• **Exercise prompt**: Keeping pictures out, repeat the lines of the listing below exactly, starting at its first line and finishing with the one that holds "Meet with the".

• **Supplied material**:
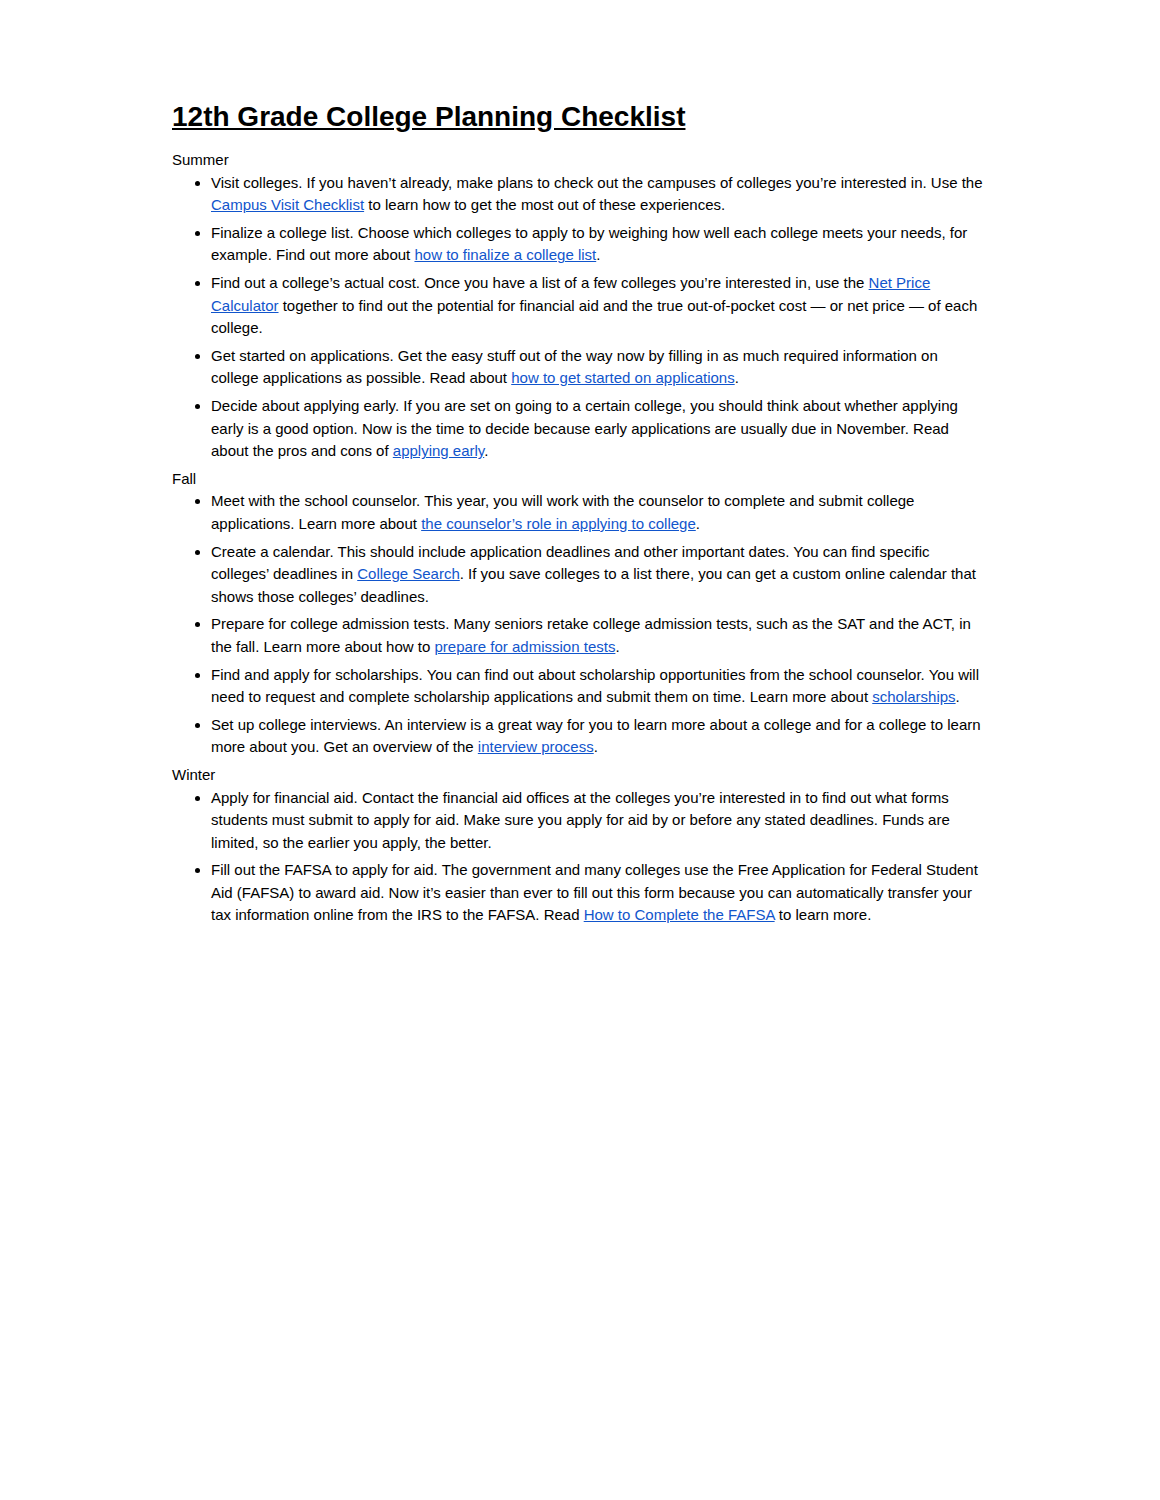12th Grade College Planning Checklist
Summer
Visit colleges. If you haven’t already, make plans to check out the campuses of colleges you’re interested in. Use the Campus Visit Checklist to learn how to get the most out of these experiences.
Finalize a college list. Choose which colleges to apply to by weighing how well each college meets your needs, for example. Find out more about how to finalize a college list.
Find out a college’s actual cost. Once you have a list of a few colleges you’re interested in, use the Net Price Calculator together to find out the potential for financial aid and the true out-of-pocket cost — or net price — of each college.
Get started on applications. Get the easy stuff out of the way now by filling in as much required information on college applications as possible. Read about how to get started on applications.
Decide about applying early. If you are set on going to a certain college, you should think about whether applying early is a good option. Now is the time to decide because early applications are usually due in November. Read about the pros and cons of applying early.
Fall
Meet with the school counselor. This year, you will work with the counselor to complete and submit college applications. Learn more about the counselor’s role in applying to college.
Create a calendar. This should include application deadlines and other important dates. You can find specific colleges’ deadlines in College Search. If you save colleges to a list there, you can get a custom online calendar that shows those colleges’ deadlines.
Prepare for college admission tests. Many seniors retake college admission tests, such as the SAT and the ACT, in the fall. Learn more about how to prepare for admission tests.
Find and apply for scholarships. You can find out about scholarship opportunities from the school counselor. You will need to request and complete scholarship applications and submit them on time. Learn more about scholarships.
Set up college interviews. An interview is a great way for you to learn more about a college and for a college to learn more about you. Get an overview of the interview process.
Winter
Apply for financial aid. Contact the financial aid offices at the colleges you’re interested in to find out what forms students must submit to apply for aid. Make sure you apply for aid by or before any stated deadlines. Funds are limited, so the earlier you apply, the better.
Fill out the FAFSA to apply for aid. The government and many colleges use the Free Application for Federal Student Aid (FAFSA) to award aid. Now it’s easier than ever to fill out this form because you can automatically transfer your tax information online from the IRS to the FAFSA. Read How to Complete the FAFSA to learn more.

• **Expected output**:
12th Grade College Planning Checklist
Summer
Visit colleges. If you haven’t already, make plans to check out the campuses of colleges you’re interested in. Use the Campus Visit Checklist to learn how to get the most out of these experiences.
Finalize a college list. Choose which colleges to apply to by weighing how well each college meets your needs, for example. Find out more about how to finalize a college list.
Find out a college’s actual cost. Once you have a list of a few colleges you’re interested in, use the Net Price Calculator together to find out the potential for financial aid and the true out-of-pocket cost — or net price — of each college.
Get started on applications. Get the easy stuff out of the way now by filling in as much required information on college applications as possible. Read about how to get started on applications.
Decide about applying early. If you are set on going to a certain college, you should think about whether applying early is a good option. Now is the time to decide because early applications are usually due in November. Read about the pros and cons of applying early.
Fall
Meet with the school counselor. This year, you will work with the counselor to complete and submit college applications. Learn more about the counselor’s role in applying to college.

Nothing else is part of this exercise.